The budget carrier, which is set to complete 18 years of flying and introduce business class seats, said network expansion, including the addition of new destinations, will continue but flagged a higher inflationary environment.
While the total income shot up 18 per cent to Rs 20,248.9 crore in the first quarter of the current financial year, the overall expenses, mainly driven by higher fuel costs, jumped 24 per cent to Rs 17,444.9 crore.
In the 2023 June quarter, IndiGo’s parent InterGlobe Aviation had a profit after tax of Rs 3,090.6 crore.
Excluding the impact of foreign exchange, the carrier’s profit after tax in the latest June quarter was Rs 2,786.3 crore, according to a release.
The total income in the year-ago period stood at Rs 17,160.9 crore.
The airline’s total expenses surged 24 per cent to Rs 17,444.9 crore, with fuel costs rising 22.7 per cent to Rs 6,416.5 crore in the three months ended June 2024.
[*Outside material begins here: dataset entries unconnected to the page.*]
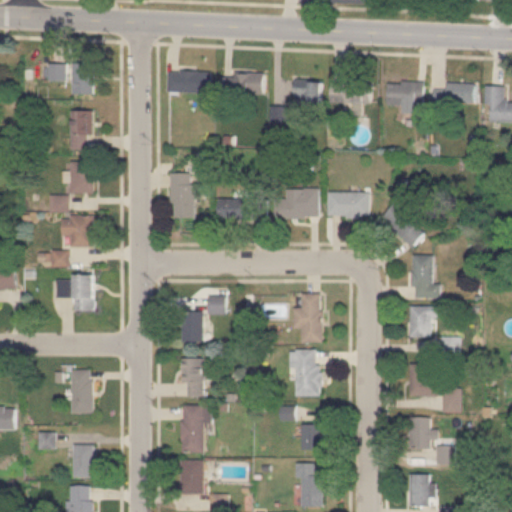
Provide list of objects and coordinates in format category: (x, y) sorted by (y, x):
road: (26, 9)
road: (280, 10)
road: (255, 26)
building: (57, 70)
building: (58, 70)
building: (84, 76)
building: (84, 77)
building: (191, 80)
building: (191, 80)
building: (244, 82)
building: (244, 83)
building: (309, 89)
building: (309, 89)
building: (352, 90)
building: (352, 91)
building: (407, 93)
building: (457, 93)
building: (457, 93)
building: (408, 94)
building: (500, 102)
building: (500, 102)
building: (280, 112)
building: (281, 113)
building: (83, 128)
building: (83, 128)
building: (83, 176)
building: (83, 176)
building: (183, 194)
building: (183, 194)
building: (60, 202)
building: (299, 202)
building: (60, 203)
building: (299, 203)
building: (349, 203)
building: (350, 203)
building: (244, 207)
building: (244, 208)
building: (407, 220)
building: (408, 220)
building: (80, 229)
building: (80, 230)
building: (60, 257)
building: (61, 258)
road: (141, 266)
building: (425, 276)
building: (426, 277)
building: (8, 278)
building: (8, 278)
road: (365, 280)
building: (79, 290)
building: (80, 291)
building: (217, 304)
building: (217, 304)
building: (310, 317)
building: (311, 317)
building: (424, 320)
building: (425, 321)
building: (193, 325)
building: (193, 326)
road: (70, 344)
building: (307, 370)
building: (308, 371)
building: (194, 376)
building: (194, 376)
building: (426, 379)
building: (426, 379)
building: (83, 390)
building: (83, 390)
building: (453, 399)
building: (454, 399)
building: (7, 415)
building: (7, 415)
building: (195, 426)
building: (196, 427)
building: (423, 432)
building: (423, 432)
building: (313, 436)
building: (314, 436)
building: (47, 439)
building: (48, 439)
building: (84, 460)
building: (85, 460)
building: (193, 477)
building: (193, 477)
building: (311, 484)
building: (312, 484)
building: (421, 488)
building: (422, 489)
building: (82, 498)
building: (82, 498)
building: (451, 509)
building: (451, 509)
In the same period a year ago, total expenses were Rs 14.070.2 crore.
According to the company, aircraft and engine rentals also went up to Rs 624.1 crore in the latest June quarter from Rs 194.6 crore in the year-ago period.
The load factor, which refers to seat occupancy in a flight, dropped to 86.7 per cent in the quarter under review from 88.6 per cent in the same period a year ago.
During an analysts call to discuss the latest quarterly results, IndiGo CEO Pieter Elbers said the airline has now been profitable for seven straight quarters, and that network expansion is a key part of its strategy.
Airport charges have also started to climb upwards, and the airline is monitoring it as well as having discussions with airport partners. Further, maintenance works are going through a bit of an inflationary cycle, he said during an analysts’ call to discuss the latest quarterly results.
“Currently, we are experiencing a higher inflationary environment… it is across the board we are experiencing, nonetheless, we are looking at ways on how to control the costs,” Negi said and added that an increase in capacity is helping offset higher costs.